Le propos féministe lié à une plongée dans l’œuvre de Gustave Courbet font des « Effacées » un roman captivant qui donne envie de parcourir les allées du musée d’Orsay à la recherche de celles qui ont été invisibilisées. (Dans « L’atelier du peintre », Jeanne Duval, la compagne de Baudelaire réapparaît comme un fantôme dans la toile). Le roman de Marine Carteron est très joliment illustré par Mathilde Foignet. 

Le grand tout d’Olivier Mak-Bouchard

A Berkeley, il est demandé au bibliothécaire de l’université d’aller récupérer à l’aéroport un nouveau professeur en provenance de Suisse. Notre narrateur est en effet français d’origine et il vit à San Francisco depuis les années soixante. Il fait donc la connaissance de Michel avec qui il sympathise immédiatement. Les deux hommes finissent leur journée au First and Last Chance, un bar près des docks que fréquentait Jack London au début du siècle dernier. C’est lors de cette soirée qu’ils rencontrent un hurluberlu se prenant pour l’auteur de « Mardin Eden ». Un original qui se révèlera fort sympathique et un puits de science sur l’œuvre de London…et sur San Francisco. Ce trio va rapidement se compléter d’une jeune femme, June. Celle-ci va louer une chambre chez notre bibliothécaire qui se sent bien seul depuis la mort de Martha, sa femme, et ce malgré la compagnie de son chat sourd.

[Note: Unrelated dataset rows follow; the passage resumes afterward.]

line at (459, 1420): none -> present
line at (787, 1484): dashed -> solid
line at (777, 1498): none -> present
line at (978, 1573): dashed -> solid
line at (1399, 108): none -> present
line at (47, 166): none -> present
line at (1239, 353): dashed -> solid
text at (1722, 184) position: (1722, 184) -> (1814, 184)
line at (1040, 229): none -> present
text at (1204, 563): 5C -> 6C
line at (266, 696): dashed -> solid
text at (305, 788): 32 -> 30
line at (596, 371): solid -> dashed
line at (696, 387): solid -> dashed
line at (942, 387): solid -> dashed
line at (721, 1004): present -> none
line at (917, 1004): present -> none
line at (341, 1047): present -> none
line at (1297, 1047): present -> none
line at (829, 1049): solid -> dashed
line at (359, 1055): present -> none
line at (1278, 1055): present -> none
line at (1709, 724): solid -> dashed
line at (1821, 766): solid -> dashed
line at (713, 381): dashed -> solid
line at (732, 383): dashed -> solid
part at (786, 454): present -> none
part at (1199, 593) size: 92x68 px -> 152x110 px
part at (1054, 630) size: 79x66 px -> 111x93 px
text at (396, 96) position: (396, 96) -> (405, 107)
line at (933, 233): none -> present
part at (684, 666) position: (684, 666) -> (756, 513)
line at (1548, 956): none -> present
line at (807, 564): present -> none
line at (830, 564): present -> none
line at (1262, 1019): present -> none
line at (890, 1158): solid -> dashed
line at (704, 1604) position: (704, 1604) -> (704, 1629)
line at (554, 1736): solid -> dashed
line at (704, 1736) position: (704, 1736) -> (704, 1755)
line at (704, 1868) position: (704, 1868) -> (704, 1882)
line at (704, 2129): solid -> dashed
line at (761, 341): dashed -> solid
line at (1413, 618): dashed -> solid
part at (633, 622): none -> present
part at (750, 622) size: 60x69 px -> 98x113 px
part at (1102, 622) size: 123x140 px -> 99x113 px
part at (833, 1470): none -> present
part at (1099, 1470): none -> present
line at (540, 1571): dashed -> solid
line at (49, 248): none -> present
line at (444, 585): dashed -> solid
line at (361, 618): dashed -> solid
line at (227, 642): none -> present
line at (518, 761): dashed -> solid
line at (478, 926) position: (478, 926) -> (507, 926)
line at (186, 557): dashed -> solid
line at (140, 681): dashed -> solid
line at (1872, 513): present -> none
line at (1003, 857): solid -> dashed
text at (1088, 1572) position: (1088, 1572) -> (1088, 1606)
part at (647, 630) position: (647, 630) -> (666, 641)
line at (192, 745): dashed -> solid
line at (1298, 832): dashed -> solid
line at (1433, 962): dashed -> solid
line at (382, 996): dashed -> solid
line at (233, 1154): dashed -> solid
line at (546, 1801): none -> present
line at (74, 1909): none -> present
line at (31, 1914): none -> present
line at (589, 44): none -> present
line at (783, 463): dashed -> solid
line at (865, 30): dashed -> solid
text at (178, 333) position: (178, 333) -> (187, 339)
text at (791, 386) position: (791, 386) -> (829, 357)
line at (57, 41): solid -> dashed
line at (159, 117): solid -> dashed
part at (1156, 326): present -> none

Avec son dernier roman, Olivier Mak-Bouchard a quitté son Lubéron natal pour nous emmener dans sa ville d’adoption San Francisco. Comme dans ses précédents romans, j’ai eu plaisir à retrouver son écriture fluide et son talent de conteur. Il mélange toujours avec autant de facilité le réel et la fantaisie. On croise entre les pages du « Grand tout » aussi bien Sir Francis Drake, Jack London, Michel Foucault, un sabre japonais mythique et un certain Mickey Cromp, calamiteux président des Etats-Unis. Olivier Mak-Bouchard se fait plus politique dans ce roman. Notre quatuor de personnages s’interroge durant tout le roman sur la disparition ou non du rêve américain. Michel imagine que ce président destructeur n’est qu’une étape vers le meilleur, on imagine sans peine sa déconvenue s’il voyait l’état de l’Amérique aujourd’hui.

« Le grand tout » est une fable, une quête de sens teintée de pessimisme et de mélancolie et qui nous offre un formidable voyage dans la baie de San Francisco.